In that case, Amgen asserted the ’138 patent against Apotex based on Apotex’s aBLAs for biosimilar versions of Amgen’s Grastofil™ (filgrastim) and Lapelga™ (pegfilgrastim) products. Claim 1, the only independent claim, recites “a method of refolding a protein expressed in a non-mammalian expression system and present in a volume at a concentration of 2.0 g/L or greater comprising . . . (a) contacting the protein with a refold buffer . . . ; (b) incubating the refold mixture; and (c) isolating the protein from the refold mixture.” The district court construed the “refold mixture” to have a “high protein concentration . . . at or above about 1 g/L.”
During the patent dance, Apotex had sent Amgen two letters, one for filgrastim and one for pegfilgrastim, stating that it did not infringe the ’138 patent because the concentration of filgrastim or filgrastim critical intermediate in the refold buffer was limited to 0.9-1.4 g/L. At trial, Apotex presented expert testimony that the maximum concentration of “protein” in the refold mixture would actually be 0.708 g/L in its manufacturing process. Apotex’s expert further explained that the pre-litigation letters were inaccurate because the inclusion bodies in Apotex’s processes are not pure proteins, but instead a paste constituting about two-thirds water. Apotex also relied on two batch records providing the actual data from its process. These records showed that the protein concentration in the refold mixture never went above ~0.56 g/L. Based on this evidence, the district court found that Amgen had failed to meet its burden of proving direct infringement.

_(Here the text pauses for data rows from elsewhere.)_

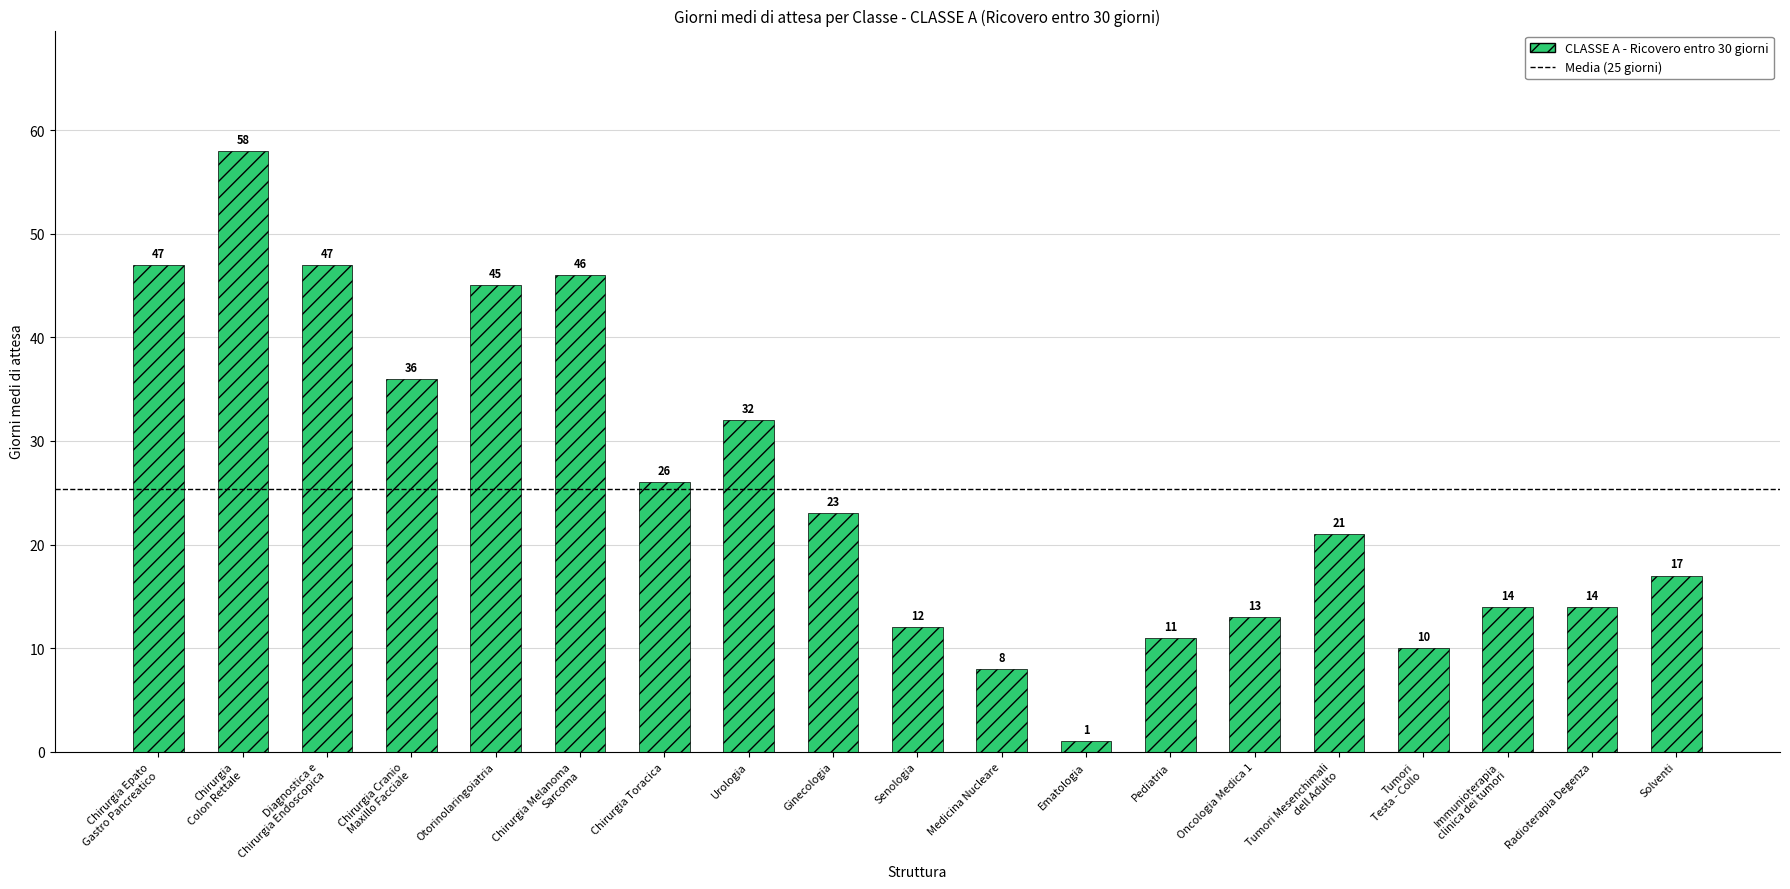

Reading left to right, transcribe all the data shown in this chart.

Chirurgia Epato
Gastro Pancreatico=47	Chirurgia
Colon Rettale=58	Diagnostica e
Chirurgia Endoscopica=47	Chirurgia Cranio
Maxillo Facciale=36	Otorinolaringoiatria=45	Chirurgia Melanoma
Sarcoma=46	Chirurgia Toracica=26	Urologia=32	Ginecologia=23	Senologia=12	Medicina Nucleare=8	Ematologia=1	Pediatria=11	Oncologia Medica 1=13	Tumori Mesenchimali
dell Adulto=21	Tumori
Testa - Collo=10	Immunioterapia
clinica dei tumori=14	Radioterapia Degenza=14	Solventi=17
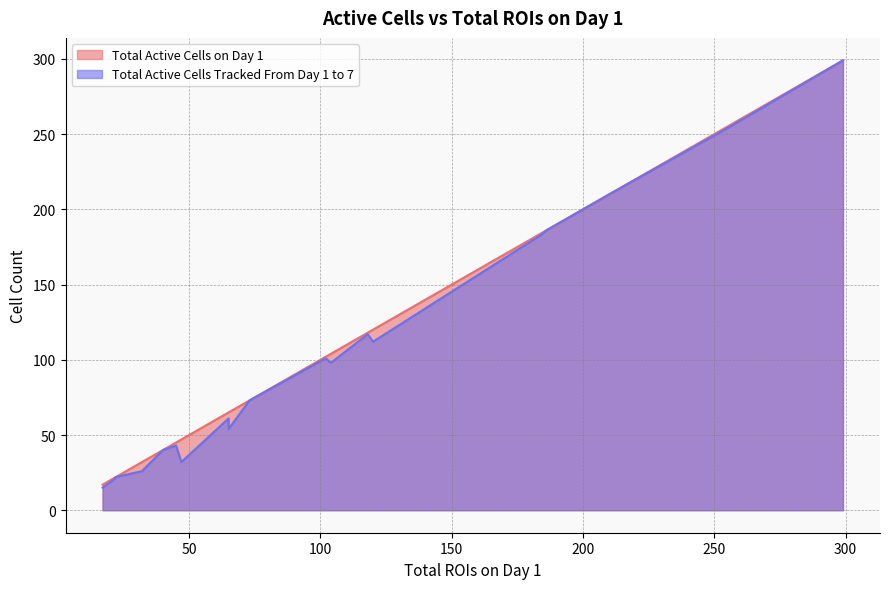

What is the lowest value of the Total Active Cells Tracked From Day 1 to 7 series?

15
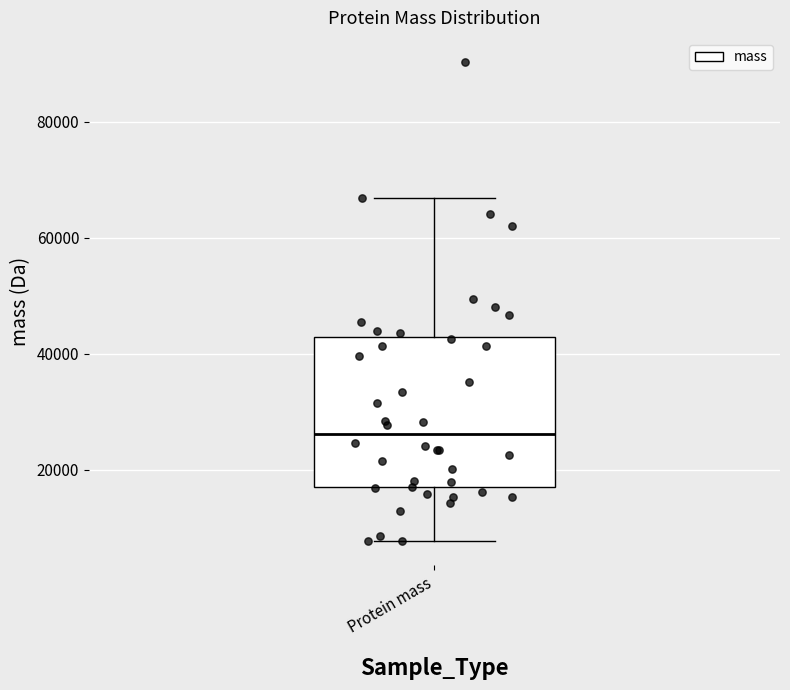

Where does the median line of the box for Protein mass sit on the y-axis? The values are not printed on the chart, so give them approximately, as read against the axis.

26000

Amgen challenged the district court’s finding for three reasons:
- Apotex’s Pre-Litigation Letters. The district court had stated in its opinion that Apotex’s pre-litigation letters “are not probative on the issue of protein concentration.” On appeal, Amgen argued that the district court erred by not ascribing probative value to the letters as a matter of law. The Federal Circuit acknowledged that “a district court cannot ignore letters sent” during the patent dance, which constitute party admissions. However, the court found that in context the district court’s statement about the probative value of the letters should be interpreted as a finding of their relative weight, not their relevancy as a matter of law, especially in view of expert testimony that the letters were inaccurate. Thus, the district court’s finding regarding the probative value of the letters was not clear error.
- Construction of “Protein Concentration.” Amgen argued on appeal that “protein concentration” in the claims is interchangeable with “washed-inclusion-body concentration,” discussed in the specification. Because the specification repeatedly distinguishes between proteins and inclusion bodies, the Federal Circuit rejected this argument.
- Apotex’s aBLAs. Amgen argued that the district court’s non-infringement finding was based on too narrow a reading of Apotex’s aBLAs. In particular, Amgen argued that the Federal Circuit should follow Sunovion v. Teva, a Hatch-Waxman case in which the Federal Circuit found that “internal guidelines and a certification were insufficient to avoid a finding of infringement when the [ANDA] itself authorized the activity that would infringe.” Although the parties agreed that Sunovion’s analysis applies in the BPCIA context, the Federal Circuit distinguished the case on its facts and rejected Amgen’s argument that Apotex infringes because its aBLA allegedly left open the possibility of an infringing process. The Federal Circuit found that, unlike in Sunovion, Apotex’s applications do not “authoriz[e] processes that infringe,” and “indeed,  constrain the processes to non-infringing levels.”
Because the Federal Circuit affirmed the district court’s finding of non-infringement on the “refold mixture” limitation, it did not reach the district court’s other finding of non-infringement based on a limitation directed to “2mM or greater,” including the district court’s construction of that term.